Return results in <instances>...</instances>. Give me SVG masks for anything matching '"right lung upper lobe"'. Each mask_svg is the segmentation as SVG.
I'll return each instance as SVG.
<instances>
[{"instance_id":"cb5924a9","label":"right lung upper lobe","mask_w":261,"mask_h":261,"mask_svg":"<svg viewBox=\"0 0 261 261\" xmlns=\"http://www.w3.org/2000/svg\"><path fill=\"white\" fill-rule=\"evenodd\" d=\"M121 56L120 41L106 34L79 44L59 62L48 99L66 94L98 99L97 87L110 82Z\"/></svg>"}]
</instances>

*-*-*

→ **Task**: Reproduce each item above verbatim.

→ **Response**:
Return results in <instances>...</instances>. Give me SVG masks for anything matching '"right lung upper lobe"'. Each mask_svg is the segmentation as SVG.
I'll return each instance as SVG.
<instances>
[{"instance_id":"cb5924a9","label":"right lung upper lobe","mask_w":261,"mask_h":261,"mask_svg":"<svg viewBox=\"0 0 261 261\" xmlns=\"http://www.w3.org/2000/svg\"><path fill=\"white\" fill-rule=\"evenodd\" d=\"M121 56L120 41L106 34L79 44L59 62L48 99L66 94L98 99L97 87L110 82Z\"/></svg>"}]
</instances>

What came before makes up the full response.